Created 07-27-2018 04:33 PM
We have created spark application for client reporting . Client wants report in CSV format. We have coded it that way and it is generating desired output with requested format. When we see result data in log it shows correct format and correct data(I.e date format requested is 2018-07-26 11:19:04.0 and it is correct format shows in log but when we see same data in CSV file format is getting changed. It shows 6/7/2018 12:27 format. Why this issue with csv file when we see log file it shows correct results and same we have written to csv file through flie write command, it shows fomat changed.
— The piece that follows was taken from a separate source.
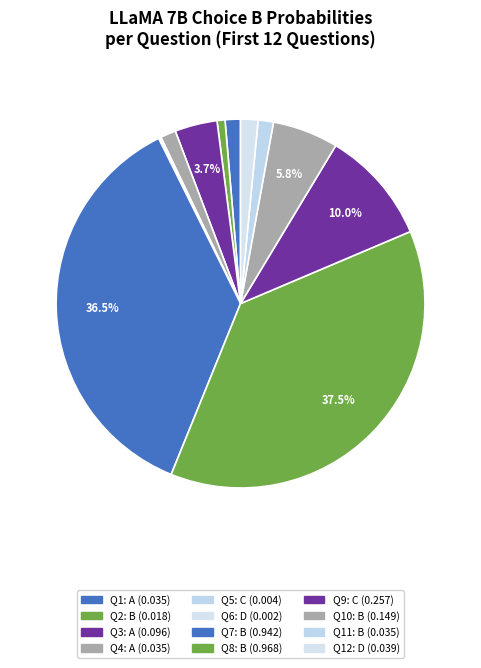

Which slice is the smallest?

D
How to resolve this?
Sample Code:
val selectedData = dataFrame3.select(concat(col("ticket_number"),lit("-"),date_format(col("as_of_date"),"yyMMdd")).as("transref"),col("newmCanc").as("newmCanc"),
when(col("trade_action") === "CXL",concat(col("master_ticket_num"),lit("-"),date_format(col("as_of_date"),"yyMMdd"))).otherwise("").as("relTransref"), col("trader_name").as("portfolioIdAm"), col("portfolioIdKvg"),
col("name").as("portfolioName"), when(col("buy_sell_desc") === "Buy", "BUY").when(col("buy_sell_desc") === "Sell", "SELL").otherwise("OTHER").as("buyisell"),
col("trade_feed_trade_amount").as("quantity"),
col("secIdType"), col("id_isin").as("secId"), when(col("instrument_name").isNotNull,col("instrument_name")).otherwise(col("security_name")).as("secName"),
format_number(col("trade_price").cast("Double"),2).as("price"), col("currency").as("tradeCCY"),
format_number(col("settlement_costs_in_settlement_currency").cast("Double"),2).as("tradeComm"), format_number(col("Transaction_Cost_2_Amount").cast("Double"),2).as("fees"),
format_number(col("Transaction_Cost_3_Amount").cast("Double"),2).as("tax"),
format_number(col("Transaction_Cost_5_Amount").cast("Double"),2).as("others"), format_number(col("Accrued_Interest"),2).as("interest"),
format_number(col("settlement_total_in_settlement_currency").cast("Double"),2).as("settlAmount"),
when(col("Number_of_days_accrued_interest").isNull, "0").otherwise(col("Number_of_days_accrued_interest")).as("interestDays"),
date_format(col("as_of_date"),"yyyy-MM-dd").cast("String").as("tradeDate"),
date_format(col("receiveddate"),"yyyy-MM-dd HH:mm:ss").cast("String").as("executionTimestamp"),
date_format(col("settlement_date"), "yyyy-MM-dd").cast("String").as("settlementDate")
Created 07-30-2018 10:28 AM
can somebody please help? I am completely stuck
Created 07-30-2018 01:51 PM
@HDave I see you are casting dates as string so by looking at this code is hard to say why this is happening.
In order to help you could you post simplified version of the code that reproduces the problem? Including which HDP version you are running? This way we will understand not only how dataframe was populated but also how you are saving it.